# [What you are asked to do]
Scan the material below for "chev", then return each line that contains it.

- Opening Delimiter -

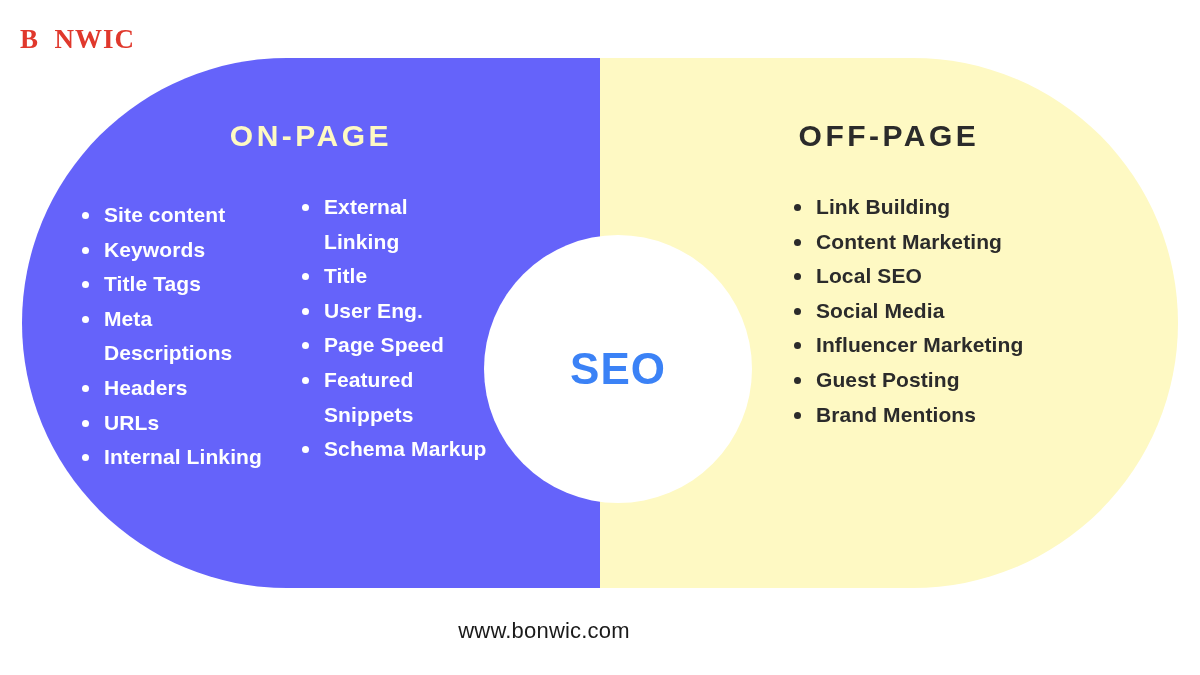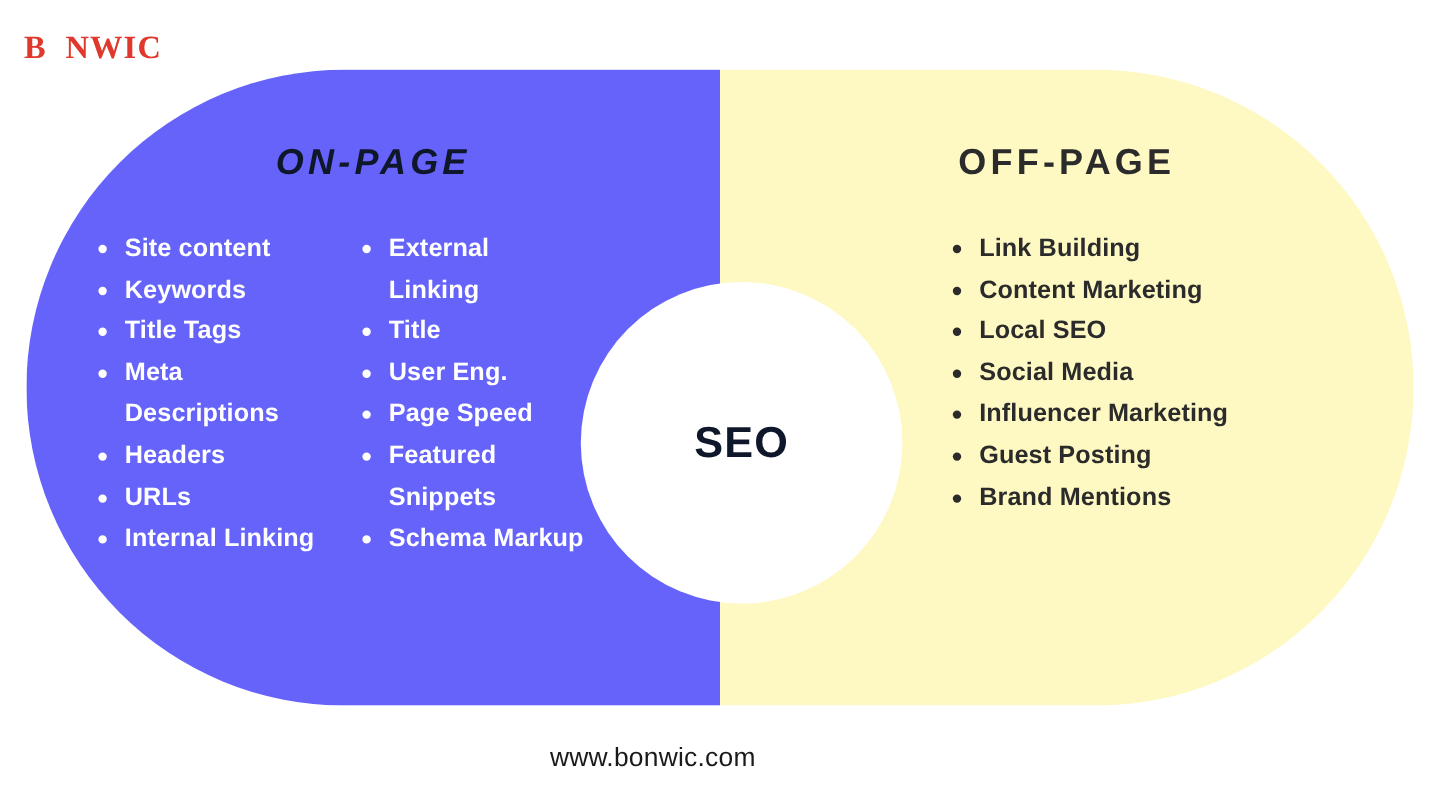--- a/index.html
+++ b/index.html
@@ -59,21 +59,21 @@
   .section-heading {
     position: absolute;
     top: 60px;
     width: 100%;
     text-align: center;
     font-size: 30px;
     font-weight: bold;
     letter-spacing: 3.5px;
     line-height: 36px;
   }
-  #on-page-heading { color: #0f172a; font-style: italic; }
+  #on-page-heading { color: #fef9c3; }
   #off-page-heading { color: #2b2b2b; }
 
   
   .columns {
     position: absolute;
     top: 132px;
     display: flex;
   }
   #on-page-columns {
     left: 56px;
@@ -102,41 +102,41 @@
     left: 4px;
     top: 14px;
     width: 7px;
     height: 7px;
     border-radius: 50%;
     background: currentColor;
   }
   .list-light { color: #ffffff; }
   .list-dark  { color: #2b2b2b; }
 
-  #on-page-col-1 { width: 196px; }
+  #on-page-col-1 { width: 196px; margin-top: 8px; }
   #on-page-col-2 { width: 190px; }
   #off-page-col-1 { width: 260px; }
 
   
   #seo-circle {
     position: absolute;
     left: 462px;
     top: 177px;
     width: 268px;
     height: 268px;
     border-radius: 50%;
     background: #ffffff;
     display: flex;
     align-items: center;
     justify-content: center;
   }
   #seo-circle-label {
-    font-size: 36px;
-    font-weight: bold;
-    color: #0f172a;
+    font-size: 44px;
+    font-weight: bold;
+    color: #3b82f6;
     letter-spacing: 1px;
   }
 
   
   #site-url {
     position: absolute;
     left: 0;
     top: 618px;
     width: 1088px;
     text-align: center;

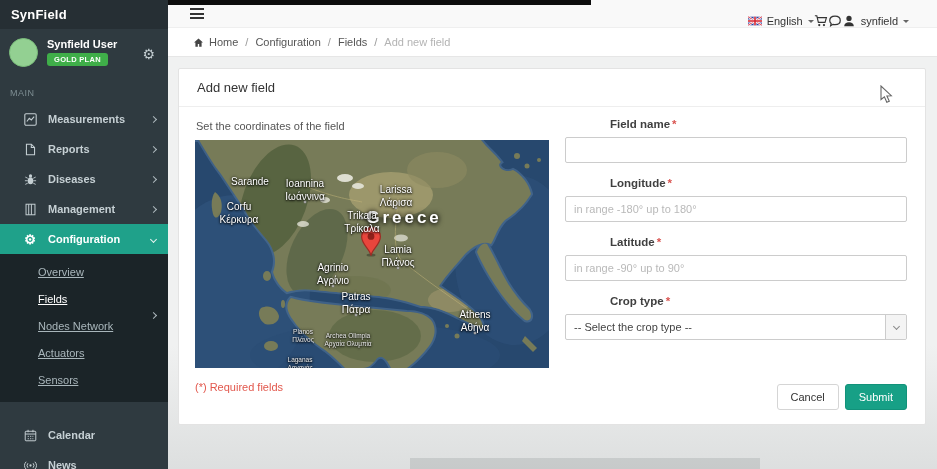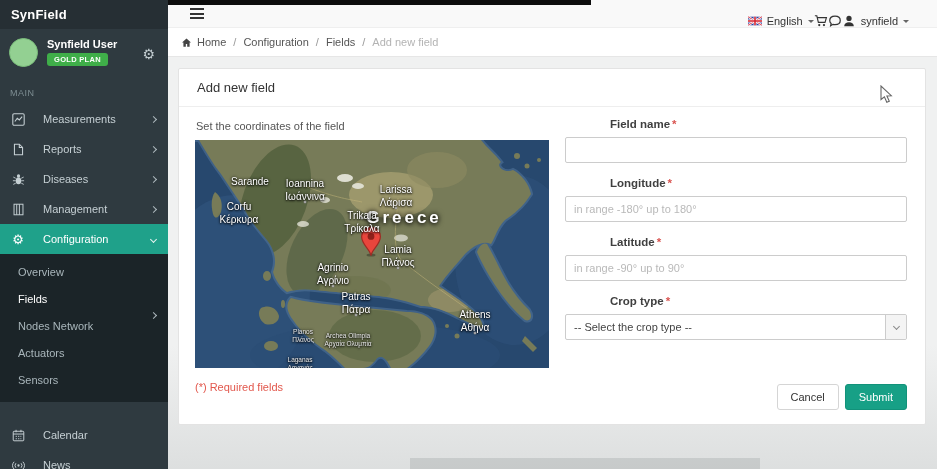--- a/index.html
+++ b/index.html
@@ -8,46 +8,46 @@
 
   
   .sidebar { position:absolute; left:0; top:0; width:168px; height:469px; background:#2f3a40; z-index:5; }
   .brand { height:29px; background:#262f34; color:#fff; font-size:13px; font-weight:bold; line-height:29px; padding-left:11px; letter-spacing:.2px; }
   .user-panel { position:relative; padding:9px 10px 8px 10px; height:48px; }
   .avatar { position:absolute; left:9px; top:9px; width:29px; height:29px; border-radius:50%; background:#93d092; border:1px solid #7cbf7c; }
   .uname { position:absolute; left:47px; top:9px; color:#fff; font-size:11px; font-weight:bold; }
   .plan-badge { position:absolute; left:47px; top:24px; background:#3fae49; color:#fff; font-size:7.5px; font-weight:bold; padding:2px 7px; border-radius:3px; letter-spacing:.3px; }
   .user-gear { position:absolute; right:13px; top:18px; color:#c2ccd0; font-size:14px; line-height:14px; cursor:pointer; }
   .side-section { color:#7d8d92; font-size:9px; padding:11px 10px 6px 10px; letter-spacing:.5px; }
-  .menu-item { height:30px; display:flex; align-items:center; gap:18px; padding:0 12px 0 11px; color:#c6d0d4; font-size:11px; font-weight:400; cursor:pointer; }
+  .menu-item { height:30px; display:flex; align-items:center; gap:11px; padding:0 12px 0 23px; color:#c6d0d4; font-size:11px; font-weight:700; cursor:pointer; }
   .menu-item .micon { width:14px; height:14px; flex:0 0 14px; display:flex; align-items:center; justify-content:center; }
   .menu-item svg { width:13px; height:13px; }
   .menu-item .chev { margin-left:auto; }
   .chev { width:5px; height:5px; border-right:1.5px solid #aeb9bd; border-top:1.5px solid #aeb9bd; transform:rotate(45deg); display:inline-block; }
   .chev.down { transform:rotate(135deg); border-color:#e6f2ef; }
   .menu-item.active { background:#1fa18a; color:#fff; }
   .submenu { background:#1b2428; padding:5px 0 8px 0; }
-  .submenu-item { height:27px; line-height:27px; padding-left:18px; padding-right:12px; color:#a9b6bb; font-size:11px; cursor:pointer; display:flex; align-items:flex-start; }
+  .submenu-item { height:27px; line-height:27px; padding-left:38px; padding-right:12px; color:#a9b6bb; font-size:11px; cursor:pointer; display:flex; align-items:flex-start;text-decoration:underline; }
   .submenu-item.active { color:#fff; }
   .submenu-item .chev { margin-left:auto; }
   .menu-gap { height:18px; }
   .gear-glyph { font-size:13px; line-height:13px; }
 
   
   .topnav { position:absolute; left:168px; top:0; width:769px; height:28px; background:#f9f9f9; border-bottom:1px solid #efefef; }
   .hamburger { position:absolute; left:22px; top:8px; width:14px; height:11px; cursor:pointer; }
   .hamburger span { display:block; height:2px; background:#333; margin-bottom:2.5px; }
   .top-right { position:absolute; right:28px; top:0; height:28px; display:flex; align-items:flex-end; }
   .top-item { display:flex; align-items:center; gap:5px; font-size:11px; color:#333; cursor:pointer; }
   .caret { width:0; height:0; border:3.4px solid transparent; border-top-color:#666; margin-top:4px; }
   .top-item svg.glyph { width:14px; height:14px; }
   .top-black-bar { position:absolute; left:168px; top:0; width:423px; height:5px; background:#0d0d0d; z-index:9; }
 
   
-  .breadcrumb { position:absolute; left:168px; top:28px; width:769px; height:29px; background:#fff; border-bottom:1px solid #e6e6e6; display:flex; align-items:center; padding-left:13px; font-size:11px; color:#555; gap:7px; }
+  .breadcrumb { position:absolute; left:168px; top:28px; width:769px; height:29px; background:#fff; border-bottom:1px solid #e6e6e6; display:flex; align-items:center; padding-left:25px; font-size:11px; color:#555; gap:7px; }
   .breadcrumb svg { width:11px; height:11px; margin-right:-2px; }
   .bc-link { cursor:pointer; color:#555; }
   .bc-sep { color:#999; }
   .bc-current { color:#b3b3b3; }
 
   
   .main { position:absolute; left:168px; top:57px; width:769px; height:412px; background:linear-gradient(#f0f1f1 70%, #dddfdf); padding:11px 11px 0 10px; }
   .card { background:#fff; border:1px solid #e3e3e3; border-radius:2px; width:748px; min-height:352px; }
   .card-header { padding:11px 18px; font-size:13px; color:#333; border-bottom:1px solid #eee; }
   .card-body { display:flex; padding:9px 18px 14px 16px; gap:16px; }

- Closing Delimiter -

# [Exercise solution]
   .menu-item .chev { margin-left:auto; }
   .chev { width:5px; height:5px; border-right:1.5px solid #aeb9bd; border-top:1.5px solid #aeb9bd; transform:rotate(45deg); display:inline-block; }
   .chev.down { transform:rotate(135deg); border-color:#e6f2ef; }
   .submenu-item .chev { margin-left:auto; }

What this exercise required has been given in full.